- Prompt:
Locate each line of the material below that contains the string "Булат" with the same capitalization, and copy those lines.

[Data entries]
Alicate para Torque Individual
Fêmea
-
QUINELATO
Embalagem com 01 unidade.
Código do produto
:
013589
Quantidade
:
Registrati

==

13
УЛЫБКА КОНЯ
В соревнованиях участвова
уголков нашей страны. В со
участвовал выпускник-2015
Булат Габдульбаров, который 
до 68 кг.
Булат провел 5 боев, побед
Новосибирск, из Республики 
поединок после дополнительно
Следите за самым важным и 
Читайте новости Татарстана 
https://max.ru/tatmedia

- Solution for this problem:
Булат Габдульбаров, который 
Булат провел 5 боев, побед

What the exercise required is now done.